TASK:
Collect every line in the records below that contains the string "derivedFrom".

Dataset entries
%%

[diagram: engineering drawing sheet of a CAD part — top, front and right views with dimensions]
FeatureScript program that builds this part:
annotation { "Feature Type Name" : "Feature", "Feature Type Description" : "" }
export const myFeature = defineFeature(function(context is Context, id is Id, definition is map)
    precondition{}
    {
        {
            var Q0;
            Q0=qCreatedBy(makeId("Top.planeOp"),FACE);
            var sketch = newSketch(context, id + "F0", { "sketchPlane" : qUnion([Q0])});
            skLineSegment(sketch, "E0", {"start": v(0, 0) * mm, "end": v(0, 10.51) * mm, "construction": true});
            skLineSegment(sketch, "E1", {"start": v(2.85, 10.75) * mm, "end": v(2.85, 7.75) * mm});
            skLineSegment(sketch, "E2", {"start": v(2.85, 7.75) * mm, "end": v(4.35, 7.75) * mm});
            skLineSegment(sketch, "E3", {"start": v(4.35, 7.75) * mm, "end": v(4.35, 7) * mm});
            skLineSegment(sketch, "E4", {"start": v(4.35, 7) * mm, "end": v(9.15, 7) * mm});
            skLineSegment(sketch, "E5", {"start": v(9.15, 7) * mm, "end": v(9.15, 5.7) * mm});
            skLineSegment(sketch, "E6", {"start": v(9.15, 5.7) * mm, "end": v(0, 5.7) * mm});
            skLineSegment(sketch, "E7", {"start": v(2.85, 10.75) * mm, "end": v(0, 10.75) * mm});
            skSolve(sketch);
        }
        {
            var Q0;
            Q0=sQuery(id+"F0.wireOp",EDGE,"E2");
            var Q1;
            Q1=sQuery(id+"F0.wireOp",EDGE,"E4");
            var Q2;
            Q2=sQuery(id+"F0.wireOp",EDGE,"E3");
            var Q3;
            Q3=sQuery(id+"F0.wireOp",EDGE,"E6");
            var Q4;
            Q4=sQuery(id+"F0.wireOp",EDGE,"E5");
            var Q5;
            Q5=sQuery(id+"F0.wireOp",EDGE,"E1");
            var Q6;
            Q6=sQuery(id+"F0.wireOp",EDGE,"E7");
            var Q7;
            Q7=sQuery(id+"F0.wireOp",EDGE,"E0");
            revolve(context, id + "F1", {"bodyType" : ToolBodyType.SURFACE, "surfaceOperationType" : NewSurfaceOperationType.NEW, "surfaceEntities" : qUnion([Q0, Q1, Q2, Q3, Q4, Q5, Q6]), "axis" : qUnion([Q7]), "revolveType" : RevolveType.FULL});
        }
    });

%%
%%

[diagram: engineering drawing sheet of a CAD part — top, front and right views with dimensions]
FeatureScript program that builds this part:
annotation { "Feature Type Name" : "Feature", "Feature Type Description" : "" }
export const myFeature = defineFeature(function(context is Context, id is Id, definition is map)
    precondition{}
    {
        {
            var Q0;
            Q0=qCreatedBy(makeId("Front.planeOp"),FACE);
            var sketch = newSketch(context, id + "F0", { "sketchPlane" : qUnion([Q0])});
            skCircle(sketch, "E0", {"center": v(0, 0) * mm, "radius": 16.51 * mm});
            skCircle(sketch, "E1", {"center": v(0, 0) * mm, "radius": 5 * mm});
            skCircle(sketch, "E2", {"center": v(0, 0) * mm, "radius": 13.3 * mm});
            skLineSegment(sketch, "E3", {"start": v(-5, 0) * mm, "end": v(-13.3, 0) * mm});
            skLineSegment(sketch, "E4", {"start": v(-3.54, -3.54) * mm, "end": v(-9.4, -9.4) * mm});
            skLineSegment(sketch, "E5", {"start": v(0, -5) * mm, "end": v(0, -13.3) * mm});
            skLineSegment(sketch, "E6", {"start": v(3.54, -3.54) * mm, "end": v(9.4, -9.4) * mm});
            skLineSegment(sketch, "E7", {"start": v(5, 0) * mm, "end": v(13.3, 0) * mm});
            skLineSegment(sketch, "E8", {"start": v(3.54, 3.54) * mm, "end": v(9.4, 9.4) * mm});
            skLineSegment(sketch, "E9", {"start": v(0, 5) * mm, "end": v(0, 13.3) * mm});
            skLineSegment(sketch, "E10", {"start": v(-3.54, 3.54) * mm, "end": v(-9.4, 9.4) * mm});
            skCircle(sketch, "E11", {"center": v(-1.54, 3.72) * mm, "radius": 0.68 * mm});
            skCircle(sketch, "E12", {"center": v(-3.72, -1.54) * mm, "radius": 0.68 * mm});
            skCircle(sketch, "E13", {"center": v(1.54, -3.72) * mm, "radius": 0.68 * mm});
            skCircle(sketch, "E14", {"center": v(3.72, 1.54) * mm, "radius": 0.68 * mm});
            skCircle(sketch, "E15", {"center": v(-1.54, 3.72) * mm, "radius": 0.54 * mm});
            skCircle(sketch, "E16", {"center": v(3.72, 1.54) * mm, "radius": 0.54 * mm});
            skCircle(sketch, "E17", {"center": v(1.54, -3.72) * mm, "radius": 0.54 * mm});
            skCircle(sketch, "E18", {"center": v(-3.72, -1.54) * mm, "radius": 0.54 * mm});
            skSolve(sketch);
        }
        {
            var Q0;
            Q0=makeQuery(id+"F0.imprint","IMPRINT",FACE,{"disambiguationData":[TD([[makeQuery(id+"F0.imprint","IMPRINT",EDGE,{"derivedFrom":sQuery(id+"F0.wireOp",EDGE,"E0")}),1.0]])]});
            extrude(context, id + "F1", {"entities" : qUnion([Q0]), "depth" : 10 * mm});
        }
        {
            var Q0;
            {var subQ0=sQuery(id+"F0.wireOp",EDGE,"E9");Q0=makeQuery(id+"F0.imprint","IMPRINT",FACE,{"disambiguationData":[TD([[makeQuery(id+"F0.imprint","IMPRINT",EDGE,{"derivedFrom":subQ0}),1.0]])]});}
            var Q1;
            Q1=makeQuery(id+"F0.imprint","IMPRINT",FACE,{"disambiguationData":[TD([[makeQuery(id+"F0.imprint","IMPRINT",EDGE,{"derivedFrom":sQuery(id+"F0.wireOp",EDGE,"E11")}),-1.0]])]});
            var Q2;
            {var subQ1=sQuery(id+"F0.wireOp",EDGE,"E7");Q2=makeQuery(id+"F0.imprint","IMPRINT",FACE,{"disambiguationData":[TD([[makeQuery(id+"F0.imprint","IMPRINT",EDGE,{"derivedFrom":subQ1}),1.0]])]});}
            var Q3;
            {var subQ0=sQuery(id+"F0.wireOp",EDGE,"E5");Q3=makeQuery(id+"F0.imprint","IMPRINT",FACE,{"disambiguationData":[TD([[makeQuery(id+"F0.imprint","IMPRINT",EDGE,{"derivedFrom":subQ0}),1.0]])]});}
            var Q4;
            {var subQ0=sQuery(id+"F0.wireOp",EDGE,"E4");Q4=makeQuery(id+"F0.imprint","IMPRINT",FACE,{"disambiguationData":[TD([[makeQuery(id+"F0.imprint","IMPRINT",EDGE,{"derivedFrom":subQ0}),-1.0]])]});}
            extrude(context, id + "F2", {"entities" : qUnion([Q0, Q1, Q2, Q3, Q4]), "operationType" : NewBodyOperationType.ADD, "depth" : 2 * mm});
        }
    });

%%
%%

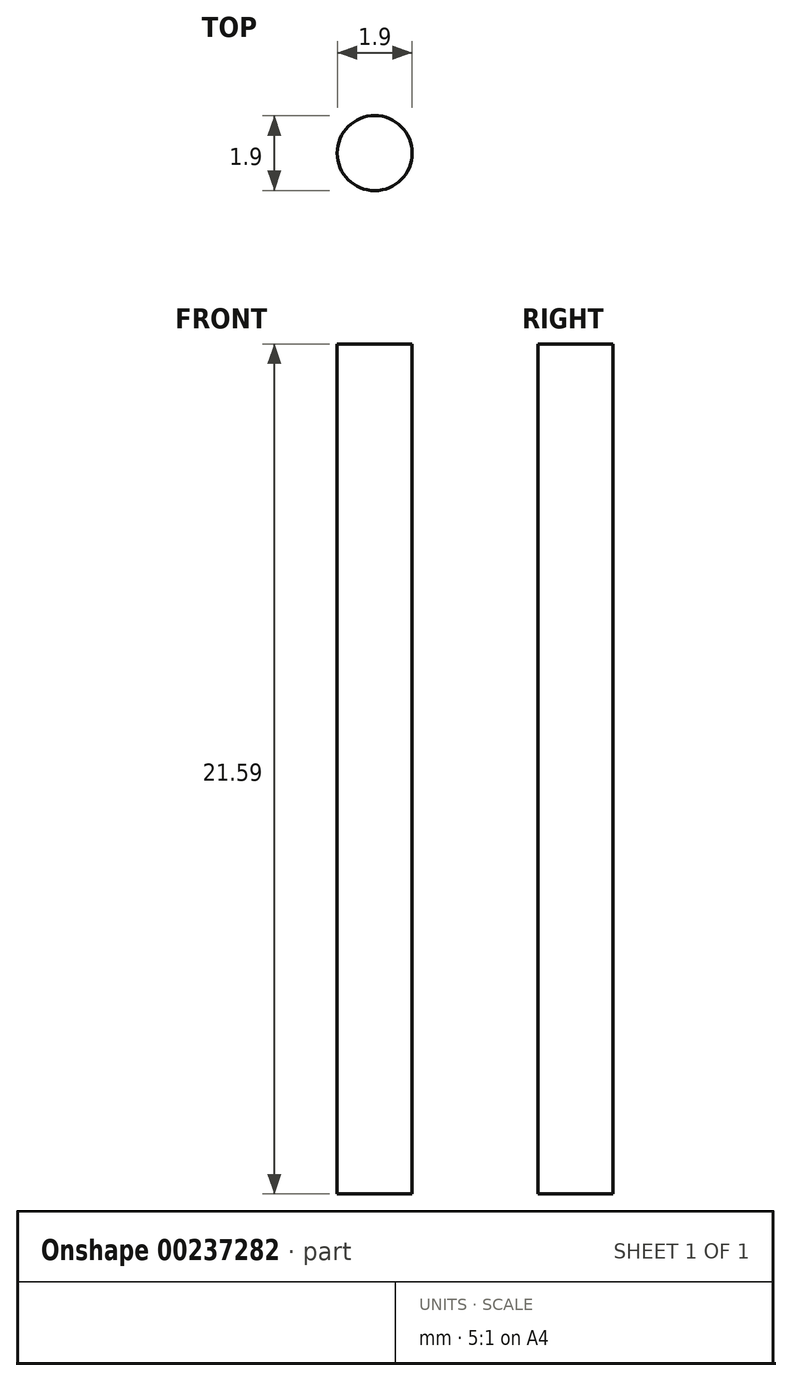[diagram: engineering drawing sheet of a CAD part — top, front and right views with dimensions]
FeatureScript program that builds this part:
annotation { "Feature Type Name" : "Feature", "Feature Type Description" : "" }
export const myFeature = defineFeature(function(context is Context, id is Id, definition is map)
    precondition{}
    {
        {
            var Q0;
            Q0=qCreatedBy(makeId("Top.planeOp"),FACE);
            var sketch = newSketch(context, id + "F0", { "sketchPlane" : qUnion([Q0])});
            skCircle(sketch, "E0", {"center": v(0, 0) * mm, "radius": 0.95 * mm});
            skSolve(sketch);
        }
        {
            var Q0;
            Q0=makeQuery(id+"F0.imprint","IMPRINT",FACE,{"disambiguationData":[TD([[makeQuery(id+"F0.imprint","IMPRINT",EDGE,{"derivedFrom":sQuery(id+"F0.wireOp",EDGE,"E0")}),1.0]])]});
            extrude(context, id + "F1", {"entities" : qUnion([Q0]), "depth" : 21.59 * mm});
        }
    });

%%

RESPONSE TO THE TASK:
            Q0=makeQuery(id+"F0.imprint","IMPRINT",FACE,{"disambiguationData":[TD([[makeQuery(id+"F0.imprint","IMPRINT",EDGE,{"derivedFrom":sQuery(id+"F0.wireOp",EDGE,"E0")}),1.0]])]});
            {var subQ0=sQuery(id+"F0.wireOp",EDGE,"E9");Q0=makeQuery(id+"F0.imprint","IMPRINT",FACE,{"disambiguationData":[TD([[makeQuery(id+"F0.imprint","IMPRINT",EDGE,{"derivedFrom":subQ0}),1.0]])]});}
            Q1=makeQuery(id+"F0.imprint","IMPRINT",FACE,{"disambiguationData":[TD([[makeQuery(id+"F0.imprint","IMPRINT",EDGE,{"derivedFrom":sQuery(id+"F0.wireOp",EDGE,"E11")}),-1.0]])]});
            {var subQ1=sQuery(id+"F0.wireOp",EDGE,"E7");Q2=makeQuery(id+"F0.imprint","IMPRINT",FACE,{"disambiguationData":[TD([[makeQuery(id+"F0.imprint","IMPRINT",EDGE,{"derivedFrom":subQ1}),1.0]])]});}
            {var subQ0=sQuery(id+"F0.wireOp",EDGE,"E5");Q3=makeQuery(id+"F0.imprint","IMPRINT",FACE,{"disambiguationData":[TD([[makeQuery(id+"F0.imprint","IMPRINT",EDGE,{"derivedFrom":subQ0}),1.0]])]});}
            {var subQ0=sQuery(id+"F0.wireOp",EDGE,"E4");Q4=makeQuery(id+"F0.imprint","IMPRINT",FACE,{"disambiguationData":[TD([[makeQuery(id+"F0.imprint","IMPRINT",EDGE,{"derivedFrom":subQ0}),-1.0]])]});}
            Q0=makeQuery(id+"F0.imprint","IMPRINT",FACE,{"disambiguationData":[TD([[makeQuery(id+"F0.imprint","IMPRINT",EDGE,{"derivedFrom":sQuery(id+"F0.wireOp",EDGE,"E0")}),1.0]])]});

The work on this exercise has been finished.